Измерять степень общественного оживления идейным размахом публицистики толстых журналов значит пользоваться самым ненадежным, наименее приспособленным для этой цели орудием. Есть путь куда более простой и верный: просто посмотреть на то, что делается в стране. Отчеты фабричных инспекторов, общественно-политическая хроника ежедневной прессы, протоколы общественных съездов – разве все это не достаточно красноречиво само по себе? Сюда же нужно присоединить и Думу с ее внутренними перегруппировками. Нет слов: как бы ни садились музыканты четвертой Думы, марсельезы они не сыграют.
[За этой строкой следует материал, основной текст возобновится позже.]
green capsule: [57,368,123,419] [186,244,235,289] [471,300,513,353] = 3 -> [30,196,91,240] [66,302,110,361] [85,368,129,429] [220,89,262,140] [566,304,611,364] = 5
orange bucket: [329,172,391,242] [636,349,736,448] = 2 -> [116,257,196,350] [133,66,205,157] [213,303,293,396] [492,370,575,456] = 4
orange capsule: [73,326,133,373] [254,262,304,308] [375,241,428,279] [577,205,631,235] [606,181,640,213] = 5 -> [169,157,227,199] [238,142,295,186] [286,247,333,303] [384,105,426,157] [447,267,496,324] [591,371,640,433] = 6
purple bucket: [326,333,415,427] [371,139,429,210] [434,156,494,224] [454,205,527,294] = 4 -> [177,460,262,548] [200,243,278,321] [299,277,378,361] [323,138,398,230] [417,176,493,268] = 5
Но зато и мелодия камаринского мужика не идет у них больше на лад. В основе всех партийных межеваний и расколов думских фракций так или иначе сказывается необходимость приспособиться к перелому, надвигающемуся в политической жизни страны. Раскол октябристов в Думе, разумеется, ничего не изменил. Но расколоться заставило октябристов только какое-то большое изменение, постепенно накопившееся вне Думы. Того равновесия победоносной реакции, на котором держалась третья Дума, больше нет. Новое «равновесие» еще целиком впереди и путь к нему очень не простой и не короткий. А между одним равновесием, уже нарушенным, и другим, еще не установившимся, протекает период возрастающего общественного оживления. Оно не находит себе соответственного выражения в толстых журналах? Жаль, конечно. Но это обстоятельство свидетельствует не против оживления, а против – толстых журналов.
«Киевская Мысль» NN 75, 78, 16, 19 марта 1914 г.
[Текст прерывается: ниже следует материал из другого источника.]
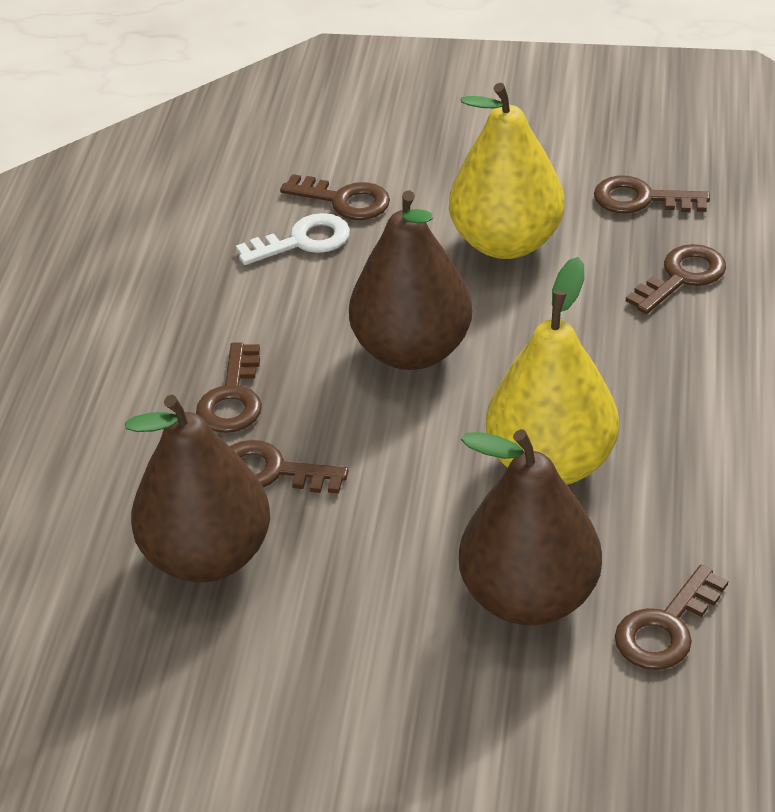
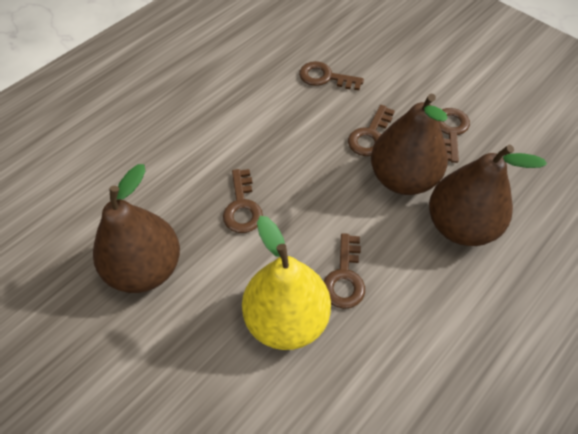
brown key: [196,342,262,433] [230,440,349,494] [280,174,390,220] [594,175,710,214] [615,565,728,670] [626,244,726,314] = 6 -> [223,169,263,233] [299,61,364,90] [323,233,365,309] [348,105,395,156] [438,108,470,163] = 5
white key: [236,213,350,265] = 1 -> none = 0
yellow pear: [449,83,565,259] [486,257,619,485] = 2 -> [242,216,331,350] = 1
Один петербургский литературный критик{168} посмотрел Айседору Дункан{169}, убедился собственными глазами, что она дает ощущение вековечной красоты человеческого существа, и написал: «Можно еще жить» (см. «Товарищ»).
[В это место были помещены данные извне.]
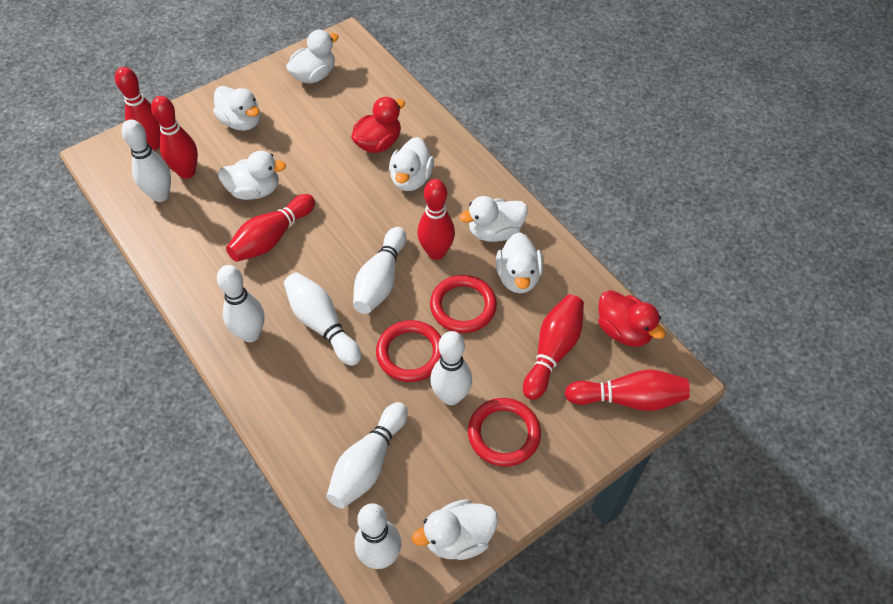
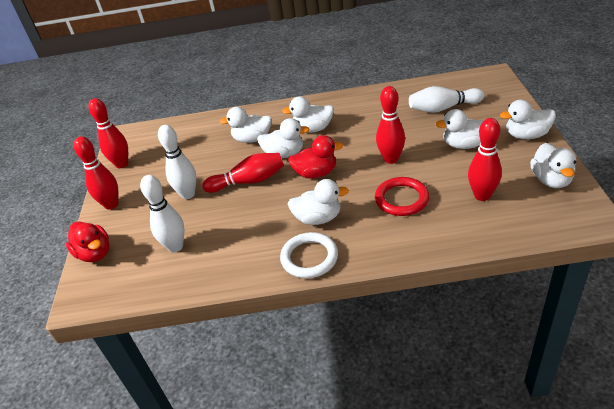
red bowling pin: [115,67,161,150] [151,96,198,179] [226,194,315,262] [417,179,455,260] [523,295,584,400] [565,369,690,411] = 6 -> [74,136,118,210] [88,98,128,168] [202,153,284,193] [376,86,405,164] [468,118,502,201] = 5
red ring: [376,320,441,382] [430,275,497,333] [468,398,541,467] = 3 -> [375,177,429,216] = 1
white bowling pin: [121,119,171,202] [217,265,264,342] [284,272,361,366] [326,402,408,509] [353,227,406,314] [355,503,401,569] [430,331,472,405] = 7 -> [140,175,184,252] [158,125,196,199] [409,86,484,113] = 3
white ring: none = 0 -> [280,232,338,278] = 1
Значит, действительно прижали человека до последней крайности, если приезжей американской танцовщице пришлось напоминать ему о его праве на существование. Было бы несправедливо винить в этом печальном обстоятельстве исключительно охранное отделение. Я не чувствую себя призванным защищать его. Но я не забыл вчерашнего дня, когда это самое охранное отделение и придавало смысл существованию: борьба с ним составляла содержание жизни. Значит, совершился процесс какого-то внутреннего перерождения, что-то оборвалось, что-то наросло, возникла какая-то «новая мозговая линия» или, по крайней мере, основательно стерлись старые.
"Wie schade, dass alles Schone vergeht,
Auch deine Hobeit. Die Pubertat
Macht dich den ubrigen Flegeln ahnlich,
Der Duft ist hin und du wirst gewohnlich"{170}.
F. Wedekind. «Verganglichkeit».
Какому-нибудь Кузмину или Еремину, вывернувшему любовь наизнанку, может казаться, что он открывает человечеству совершенно новые пути. На самом деле новейший фазис самоопределения буржуазной интеллигенции проходит так «закономерно», что даже скучно смотреть со стороны. Ни одного оригинального штриха! Ни одной самостоятельной формулы! Всюду исторический рецидив, прикрытый литературным плагиатом. Никто не отваживается на попытку «самобытной» философской системы. Довольствуются беллетристикой, на девять десятых переводной. На всем печать интернационального рынка. Как заезжим ногам американки пришлось вытанцовывать для радикального критика смысл жизни, так наспех переведенные эротические произведения, извлеченные из книжных складов Европы, должны утешать и ободрять российскую интеллигенцию, которой история дала щелчок по носу. Среди европейских писателей, попавших у нас ныне «в случай», на первом месте стоит Ведекинд.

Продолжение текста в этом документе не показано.